Integrative Analysis for Biomarker discovery using Latent cOmponents
To determine the relationship between diet-induced changes in metabolic parameters, gut microbiota, and targeted and global metabolomic profiles, DIABLO, an integrative multi-omics method that aims to identify common information across different types of data while distinguishing between different phenotypes30 was applied. Two different DIABLO evaluations (“models”) were performed. For model 1, clinical marker, metabolomic profiles (targeted, global plasma, and fecal), and microbial composition were used as inputs. Model 2 considered microbial function (KEGG pathways) instead of microbial composition data. The logarithmic fold changes were used as inputs for the models77. Detailed information on the workflow can be found in Supplementary Methods.
Statistics and sample size calculation
Statistical analyses were performed using SPSS (version 29.0; IBM Crop., Chicago, IL, USA), R (version 3.6.2; Boston, MA, USA) and Python (version 3.10). The figures were created using GraphPad Prism (version 10; GraphPad Software, San Diego, CA, USA), R, and Python. For all analyses, a two- tailed significance level was set at P < 0.05. For metabolic data analysis, family-wise error rate correction was applied via the block-wise Bonferroni-Holm method78 to correct for multiple testing (Padj. < 0.05). For microbiome and metabolomic data analysis, FDR was applied using Benjamini/Hochberg method79 (q < 0.05).
The distribution of the clinical marker was evaluated using Shapiro Wilk test and visual inspection. If indicated, the data were log10-transformed prior to statistical analysis. Postprandial results were described as the AUC for the 3-h OGTT, calculated using the trapezoidal method and considering complete data sets.

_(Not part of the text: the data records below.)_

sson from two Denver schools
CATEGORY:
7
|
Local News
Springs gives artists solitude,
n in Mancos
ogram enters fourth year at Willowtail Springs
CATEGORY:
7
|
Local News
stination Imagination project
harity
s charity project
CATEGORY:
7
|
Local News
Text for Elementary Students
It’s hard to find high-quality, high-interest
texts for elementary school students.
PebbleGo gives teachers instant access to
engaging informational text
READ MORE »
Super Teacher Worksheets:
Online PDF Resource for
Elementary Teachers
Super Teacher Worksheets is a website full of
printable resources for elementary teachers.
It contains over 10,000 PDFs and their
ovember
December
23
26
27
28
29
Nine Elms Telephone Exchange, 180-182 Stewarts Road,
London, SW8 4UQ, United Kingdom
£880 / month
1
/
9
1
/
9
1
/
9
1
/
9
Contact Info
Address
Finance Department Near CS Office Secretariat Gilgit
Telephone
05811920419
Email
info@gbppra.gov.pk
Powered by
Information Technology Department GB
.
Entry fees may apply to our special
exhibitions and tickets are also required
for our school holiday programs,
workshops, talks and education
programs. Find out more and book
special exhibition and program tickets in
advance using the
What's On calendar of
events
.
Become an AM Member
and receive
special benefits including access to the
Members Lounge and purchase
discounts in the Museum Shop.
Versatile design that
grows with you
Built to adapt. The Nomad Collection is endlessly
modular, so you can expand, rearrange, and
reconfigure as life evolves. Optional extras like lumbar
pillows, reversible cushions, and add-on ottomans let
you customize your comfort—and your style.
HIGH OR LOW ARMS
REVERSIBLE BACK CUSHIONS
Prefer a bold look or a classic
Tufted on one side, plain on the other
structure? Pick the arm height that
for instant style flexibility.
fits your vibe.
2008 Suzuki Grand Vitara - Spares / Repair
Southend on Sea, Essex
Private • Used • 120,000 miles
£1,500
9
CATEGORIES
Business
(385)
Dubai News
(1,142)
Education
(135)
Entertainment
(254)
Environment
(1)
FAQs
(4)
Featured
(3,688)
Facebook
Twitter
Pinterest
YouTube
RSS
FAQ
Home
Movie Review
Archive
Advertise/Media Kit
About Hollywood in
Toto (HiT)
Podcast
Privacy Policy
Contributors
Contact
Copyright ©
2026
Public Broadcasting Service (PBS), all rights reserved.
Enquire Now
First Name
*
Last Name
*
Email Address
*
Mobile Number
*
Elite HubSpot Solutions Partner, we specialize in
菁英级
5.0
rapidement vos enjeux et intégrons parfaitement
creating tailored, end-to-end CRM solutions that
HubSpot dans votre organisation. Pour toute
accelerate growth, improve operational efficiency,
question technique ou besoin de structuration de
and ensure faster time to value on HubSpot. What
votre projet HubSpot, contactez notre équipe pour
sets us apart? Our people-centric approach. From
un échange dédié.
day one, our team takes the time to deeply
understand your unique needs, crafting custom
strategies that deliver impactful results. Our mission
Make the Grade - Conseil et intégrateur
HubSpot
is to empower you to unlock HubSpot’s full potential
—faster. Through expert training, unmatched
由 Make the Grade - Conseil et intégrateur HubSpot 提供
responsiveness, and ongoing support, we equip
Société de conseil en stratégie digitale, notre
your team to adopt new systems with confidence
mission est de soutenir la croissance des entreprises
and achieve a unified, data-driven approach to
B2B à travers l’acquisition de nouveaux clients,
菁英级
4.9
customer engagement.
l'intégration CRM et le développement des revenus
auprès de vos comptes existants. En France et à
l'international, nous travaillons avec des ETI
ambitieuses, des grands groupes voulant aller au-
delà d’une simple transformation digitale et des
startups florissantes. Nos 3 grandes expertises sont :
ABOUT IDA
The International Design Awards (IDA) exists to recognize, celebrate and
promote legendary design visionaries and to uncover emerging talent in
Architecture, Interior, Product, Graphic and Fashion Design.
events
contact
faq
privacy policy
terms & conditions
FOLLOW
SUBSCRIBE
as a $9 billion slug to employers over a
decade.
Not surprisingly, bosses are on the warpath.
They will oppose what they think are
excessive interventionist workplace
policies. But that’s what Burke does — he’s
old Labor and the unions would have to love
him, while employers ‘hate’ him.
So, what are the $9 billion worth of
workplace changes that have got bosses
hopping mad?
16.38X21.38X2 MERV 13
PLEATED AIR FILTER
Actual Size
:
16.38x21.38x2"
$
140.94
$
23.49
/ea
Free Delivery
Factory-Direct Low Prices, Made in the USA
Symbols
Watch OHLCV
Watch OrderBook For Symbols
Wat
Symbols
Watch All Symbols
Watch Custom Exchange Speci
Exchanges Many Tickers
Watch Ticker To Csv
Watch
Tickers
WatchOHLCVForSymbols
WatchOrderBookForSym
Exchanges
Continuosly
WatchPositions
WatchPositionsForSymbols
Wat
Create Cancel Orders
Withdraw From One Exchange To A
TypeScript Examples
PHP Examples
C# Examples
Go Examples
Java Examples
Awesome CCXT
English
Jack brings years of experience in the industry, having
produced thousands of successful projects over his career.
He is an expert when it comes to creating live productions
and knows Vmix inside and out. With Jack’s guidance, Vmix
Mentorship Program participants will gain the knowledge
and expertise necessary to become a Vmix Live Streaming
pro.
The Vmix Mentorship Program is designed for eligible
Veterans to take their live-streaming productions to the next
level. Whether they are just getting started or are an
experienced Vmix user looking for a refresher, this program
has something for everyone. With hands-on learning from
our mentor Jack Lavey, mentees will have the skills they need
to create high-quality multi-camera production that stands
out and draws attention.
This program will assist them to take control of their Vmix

Metabolomic data were transformed with the natural logarithm prior to all statistical analyses and expressed as log fold change. DHFA concentrations below the limit of quantitation but above the peak area of the background DHFA peak in the blank samples or concentrations above the limit of quantitation were extrapolated. Missing values in the global metabolomic profiles were imputed with the minimum observed value for each compound.
To assess whether the data provided evidence of the superiority of the oat diet over the control diet, linear regression models were applied adjusted for the baseline value of the end-point and the confounding factors BMI, age, and sex. The CG was used as reference for the diet group. Beta estimates of intervention (β) with 95 % CI were reported to assess the magnitude of the effect size (Supplementary Methods). To determine the changes over time within each diet group, a paired student’s t-test (or Wilcoxon rank test) was performed depending on the data distribution. Pairwise correlations between changes in LDL-C and TC and other variables (clinical data, microbiome, metabolomic profiles) were assessed using Pearson's correlation coefficient and Spearman's rank correlation coefficient. The logarithmic fold change was used and only variables with at least five data points were considered.
Sample size (n = 17 participants per group) was calculated based on data from a previous intervention study that successfully assessed the effect of whole grain intake on blood DHFA concentration80, expecting a 2-fold change in the plasma DHFA concentration between the two diet groups using a two-sided t-test at a 5 % significance level and with 95 % power.